Após 35 minutos de inquirição da promotoria, a defesa do réu o orientou a não mais responder as perguntas da acusação. No momento da interrupção, o réu era questionado se conhecia uma lista de pessoas colocada pelo promotor --entre elas, algumas testemunhas--, bem como se tinha algo contra ou a favor delas. "Não é o momento adequado de fazer seu discurso", disse o advogado Marcelo Feller ao promotor Rogério Zagallo.

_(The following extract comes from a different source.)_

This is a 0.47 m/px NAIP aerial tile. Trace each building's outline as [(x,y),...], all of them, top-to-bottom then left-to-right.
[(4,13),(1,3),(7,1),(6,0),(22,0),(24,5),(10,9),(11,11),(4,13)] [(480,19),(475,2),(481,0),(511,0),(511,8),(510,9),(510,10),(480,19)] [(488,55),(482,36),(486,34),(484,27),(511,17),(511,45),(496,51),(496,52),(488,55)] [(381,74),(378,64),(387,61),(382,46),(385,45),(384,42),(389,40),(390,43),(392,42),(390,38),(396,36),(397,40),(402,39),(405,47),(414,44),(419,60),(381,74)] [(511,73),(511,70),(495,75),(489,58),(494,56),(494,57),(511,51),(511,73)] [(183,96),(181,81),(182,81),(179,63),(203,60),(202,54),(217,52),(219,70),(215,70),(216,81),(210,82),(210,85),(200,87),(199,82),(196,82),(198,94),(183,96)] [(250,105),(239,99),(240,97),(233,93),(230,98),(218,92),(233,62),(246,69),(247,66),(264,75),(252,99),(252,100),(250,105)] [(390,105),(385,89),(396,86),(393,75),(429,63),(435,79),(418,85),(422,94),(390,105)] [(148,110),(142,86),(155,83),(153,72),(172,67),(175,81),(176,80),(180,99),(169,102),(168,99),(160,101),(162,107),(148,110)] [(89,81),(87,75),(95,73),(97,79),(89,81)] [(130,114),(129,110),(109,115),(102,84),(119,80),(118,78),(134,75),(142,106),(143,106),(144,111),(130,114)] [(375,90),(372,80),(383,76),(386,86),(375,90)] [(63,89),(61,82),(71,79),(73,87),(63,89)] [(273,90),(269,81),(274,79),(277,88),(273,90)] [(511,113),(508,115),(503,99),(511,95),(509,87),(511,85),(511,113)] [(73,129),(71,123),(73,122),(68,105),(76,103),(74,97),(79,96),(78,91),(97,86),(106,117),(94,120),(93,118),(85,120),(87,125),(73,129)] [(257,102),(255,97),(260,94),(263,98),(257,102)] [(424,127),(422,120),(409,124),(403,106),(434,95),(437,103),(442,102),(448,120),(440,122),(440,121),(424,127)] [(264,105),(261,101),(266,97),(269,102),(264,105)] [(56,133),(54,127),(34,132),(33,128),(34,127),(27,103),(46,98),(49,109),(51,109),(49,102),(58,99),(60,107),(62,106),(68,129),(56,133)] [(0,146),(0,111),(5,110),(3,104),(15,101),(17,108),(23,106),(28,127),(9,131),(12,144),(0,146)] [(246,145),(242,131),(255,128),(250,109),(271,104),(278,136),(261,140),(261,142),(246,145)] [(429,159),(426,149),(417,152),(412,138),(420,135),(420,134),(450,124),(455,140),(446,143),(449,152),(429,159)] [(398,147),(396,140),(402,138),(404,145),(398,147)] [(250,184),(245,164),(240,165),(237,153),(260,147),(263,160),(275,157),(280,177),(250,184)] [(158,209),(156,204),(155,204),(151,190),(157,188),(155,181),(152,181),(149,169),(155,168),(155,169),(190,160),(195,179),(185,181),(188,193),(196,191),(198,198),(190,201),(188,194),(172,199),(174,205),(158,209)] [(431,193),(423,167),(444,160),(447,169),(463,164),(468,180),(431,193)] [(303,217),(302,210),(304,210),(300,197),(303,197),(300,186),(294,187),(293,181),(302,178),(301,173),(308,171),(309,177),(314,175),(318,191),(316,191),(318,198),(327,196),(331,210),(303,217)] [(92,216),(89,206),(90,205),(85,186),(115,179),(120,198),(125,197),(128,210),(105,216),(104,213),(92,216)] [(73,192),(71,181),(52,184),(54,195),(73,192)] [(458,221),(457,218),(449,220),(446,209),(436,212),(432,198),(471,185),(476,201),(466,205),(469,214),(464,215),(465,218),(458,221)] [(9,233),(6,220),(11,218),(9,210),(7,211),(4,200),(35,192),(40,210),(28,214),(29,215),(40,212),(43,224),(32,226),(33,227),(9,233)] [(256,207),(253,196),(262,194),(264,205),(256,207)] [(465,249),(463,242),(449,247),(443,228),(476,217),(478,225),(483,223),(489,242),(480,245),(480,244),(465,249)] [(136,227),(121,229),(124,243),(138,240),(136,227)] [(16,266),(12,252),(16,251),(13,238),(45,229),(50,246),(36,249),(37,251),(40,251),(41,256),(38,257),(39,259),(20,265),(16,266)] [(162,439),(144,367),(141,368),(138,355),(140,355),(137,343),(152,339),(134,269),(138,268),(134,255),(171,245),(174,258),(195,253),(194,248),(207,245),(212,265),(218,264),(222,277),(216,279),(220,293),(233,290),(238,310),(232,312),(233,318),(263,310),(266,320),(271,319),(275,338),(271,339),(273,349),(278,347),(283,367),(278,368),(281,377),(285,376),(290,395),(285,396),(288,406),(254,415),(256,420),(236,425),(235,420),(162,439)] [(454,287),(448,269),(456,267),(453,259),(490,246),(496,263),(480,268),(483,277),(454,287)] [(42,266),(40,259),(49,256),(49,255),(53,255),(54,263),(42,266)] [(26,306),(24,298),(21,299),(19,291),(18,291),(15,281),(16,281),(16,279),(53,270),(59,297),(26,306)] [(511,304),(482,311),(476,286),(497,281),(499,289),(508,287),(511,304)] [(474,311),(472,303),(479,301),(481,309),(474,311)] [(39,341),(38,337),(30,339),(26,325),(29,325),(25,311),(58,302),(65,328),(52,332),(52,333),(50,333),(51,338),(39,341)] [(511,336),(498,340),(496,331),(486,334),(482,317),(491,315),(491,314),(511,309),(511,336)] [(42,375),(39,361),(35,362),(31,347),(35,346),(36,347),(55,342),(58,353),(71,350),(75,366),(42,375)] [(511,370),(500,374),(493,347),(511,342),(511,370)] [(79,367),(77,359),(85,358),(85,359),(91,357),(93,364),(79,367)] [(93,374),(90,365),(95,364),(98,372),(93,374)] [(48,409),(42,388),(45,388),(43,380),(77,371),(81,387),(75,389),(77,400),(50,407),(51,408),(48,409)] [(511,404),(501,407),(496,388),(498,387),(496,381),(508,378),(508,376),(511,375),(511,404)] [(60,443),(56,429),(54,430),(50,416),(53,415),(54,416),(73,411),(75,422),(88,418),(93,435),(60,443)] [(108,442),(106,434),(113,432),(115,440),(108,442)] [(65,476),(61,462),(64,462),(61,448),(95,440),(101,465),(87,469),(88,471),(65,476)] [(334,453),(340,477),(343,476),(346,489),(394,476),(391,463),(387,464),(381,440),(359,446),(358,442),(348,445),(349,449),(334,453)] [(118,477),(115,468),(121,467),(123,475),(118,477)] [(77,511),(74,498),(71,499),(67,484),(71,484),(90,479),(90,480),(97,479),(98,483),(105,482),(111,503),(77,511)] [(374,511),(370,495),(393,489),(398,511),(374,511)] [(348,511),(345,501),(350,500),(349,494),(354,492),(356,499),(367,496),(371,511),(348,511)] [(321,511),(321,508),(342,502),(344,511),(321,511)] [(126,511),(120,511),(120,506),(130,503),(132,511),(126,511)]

O advogado de defesa Marcelo Feller, disse após o fim do interrogatório do réu, durante conversa com jornalistas, que o "verdadeiro suspeito" pela morte do pai e da madrasta do estudante é, na realidade, um assistente pessoal do empresário, Agnaldo Souza Silva. Ele havia sido demitido por Luiz Carlos cerca de um ano antes do assassinato. 

 

Testemunhas

A primeira testemunha ouvida pelo júri foi o vigia da rua em que o casal assassinado morava, denominado apenas como Domingos. Ele afirmou ter "certeza absoluta" que o réu deixara a casa do empresário cerca de 20 minutos após ter ouvido barulho de tiros. Ele foi a única testemunha a relacionar o réu diretamente ao local e dia dos assassinatos. Posteriormente, Valeriano Rodrigues dos Santos, um outro vigia da rua, disse que não viu o ex-seminarista saindo do local do crime.

Os advogados de defesa criticaram a maneira como as perícias foram conduzidas na residência do casal. “A acusação juntou no processo que os pés na porta [da sala onde Luiz Carlos foi morto] eram do Gil com base no depoimento de um sapateiro", disse. Peritos do IC (Instituto de Criminalística) de São Paulo, no entanto, afirmaram que a marca encontrada na sala "encaixa perfeitamente" na imagem sobreposta do pé do jovem.

Já no segundo dia do julgamento, a defesa tentou desqualificar o depoimento do instrutor de voo Alberto Bazaia Neto, testemunha de acusação, que disse ter ouvido o pai de Rugai dizer que tinha "medo" do filho depois de descobrir supostos desvios de dinheiro na empresa. Os advogados do réu mostraram documentos indicando apreensão de drogas no Aeródromo de Itu (SP) --onde fica o aeroclube em que Bazaia Neto é instrutor de voo.

O delegado que investigou o crime em 2004, Rodolfo Chiareli, disse durante seu depoimento que não tem dúvidas de que Rugai foi o autor dos assassinatos, e que a principal evidência encontrada foi o desvio de dinheiro da empresa Referência Filmes, de propriedade de Luiz Rugai, relatado por diversas testemunhas. A hipótese, no entanto, não teve nenhuma prova pericial apresentada pelo delegado, que admitiu não ter pedido um laudo que comprovasse os desfalques na empresa. 

O contador da empresa de Luiz Rugai, Edson Tadeu de Moura, depôs na quarta-feira (20), e também disse não ter como comprovar supostos desvios feitos pelo réu na empresa do pai. 

O irmão de Gil Rugai, Léo Rugai, disse em depoimento não saber se havia ocorrido alguma briga entre o pai e o irmão próximo à data do crime, e afirmou que  "era bastante comum" o irmão ser demitido e readmitido pelo pai. Segundo ele, Gil é inocente.

No penúltimo dia do julgamento, o ex-sócio do réu, Rudi Otto, confirmou ter visto uma pistola com o jovem antes dos assassinatos. Segundo ele, a arma estava em uma pasta que Rugai chamava de "mala de fuga", onde guardava também dólares, veneno e facas.

Indagado pelo promotor sobre as razões para ter desconfiado de Rugai "de imediato" após o crime, a testemunha relatou que o então sócio "estava estranho" na semana anterior aos assassinatos.